Investors looking for growth in their portfolio may want to consider the prospects of a company before buying its shares. Although value investors would argue that it’s the intrinsic value relative to the price that matter the most, a more compelling investment thesis would be high growth potential at a cheap price. With revenue expected to more than double in the upcoming year, the future appears to be extremely bright for APRI. If expenses can also be maintained, it looks like higher cash flows is on the cards for the stock, which should feed into a higher share valuation.
What this means for you:
Are you a shareholder? APRI’s optimistic future growth appears to have been factored into the current share price, with shares trading around its fair value. However, there are also other important factors which we haven’t considered today, such as the financial strength of the company. Have these factors changed since the last time you looked at APRI? Will you have enough confidence to invest in the company should the price drop below its fair value?

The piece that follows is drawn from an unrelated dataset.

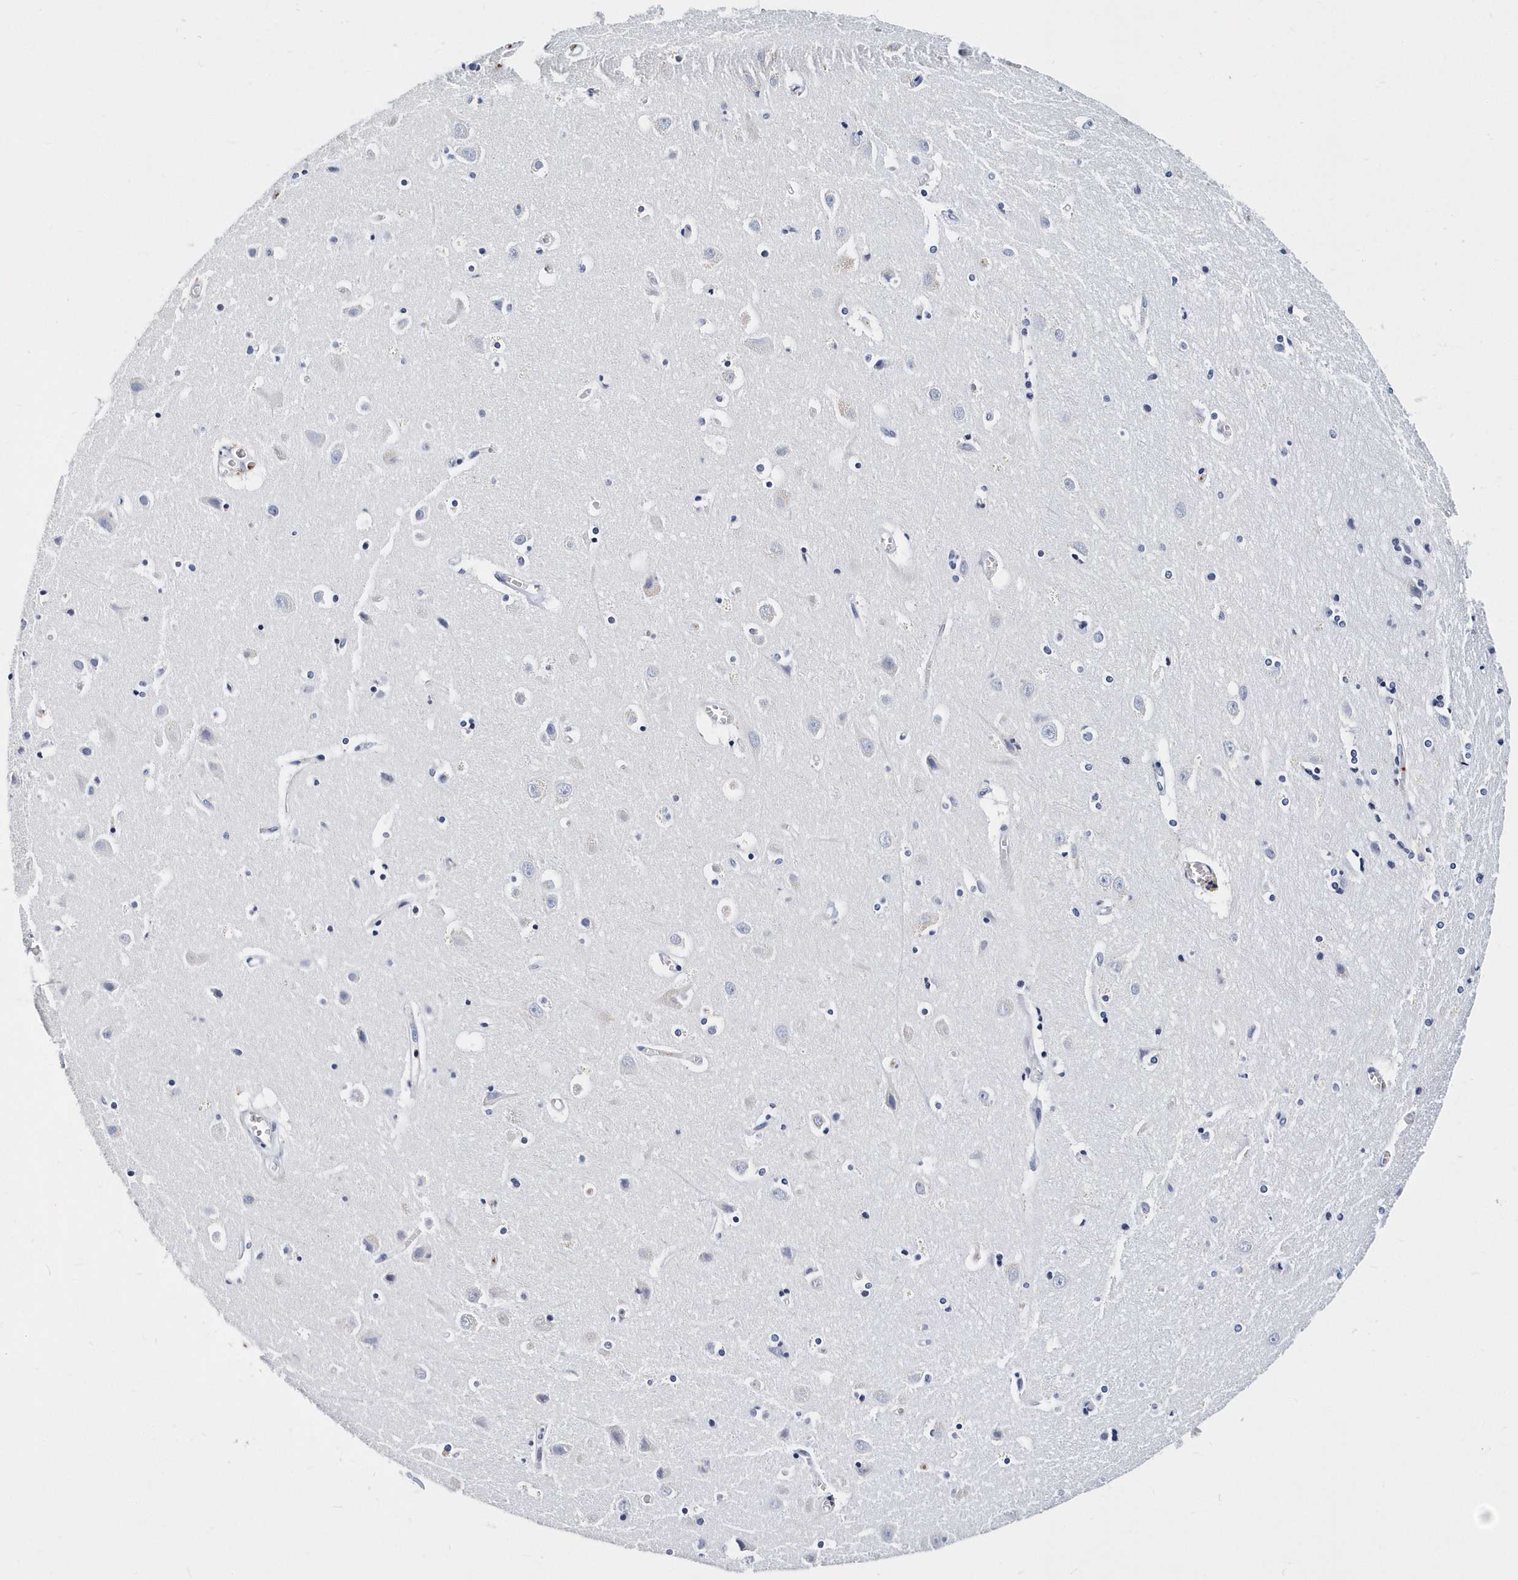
{"staining": {"intensity": "negative", "quantity": "none", "location": "none"}, "tissue": "cerebral cortex", "cell_type": "Endothelial cells", "image_type": "normal", "snomed": [{"axis": "morphology", "description": "Normal tissue, NOS"}, {"axis": "topography", "description": "Cerebral cortex"}], "caption": "High magnification brightfield microscopy of normal cerebral cortex stained with DAB (brown) and counterstained with hematoxylin (blue): endothelial cells show no significant expression. (DAB immunohistochemistry (IHC), high magnification).", "gene": "ITGA2B", "patient": {"sex": "male", "age": 54}}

Are you a potential investor? If you’ve been keeping tabs on APRI, now may not be the most optimal time to buy, given it is trading around its fair value. However, the positive outlook is encouraging for APRI, which means it’s worth diving deeper into other factors such as the strength of its balance sheet, in order to take advantage of the next price drop.
Price is just the tip of the iceberg. Dig deeper into what truly matters – the fundamentals – before you make a decision on Apricus Biosciences. You can find everything you need to know about APRI in the latest infographic research report. If you are no longer interested in Apricus Biosciences, you can use our free platform to see my list of over 50 other stocks with a high growth potential.
To help readers see pass the short term volatility of the financial market, we aim to bring you a long-term focused research analysis purely driven by fundamental data. Note that our analysis does not factor in the latest price sensitive company announcements.
The author is an independent contributor and at the time of publication had no position in the stocks mentioned.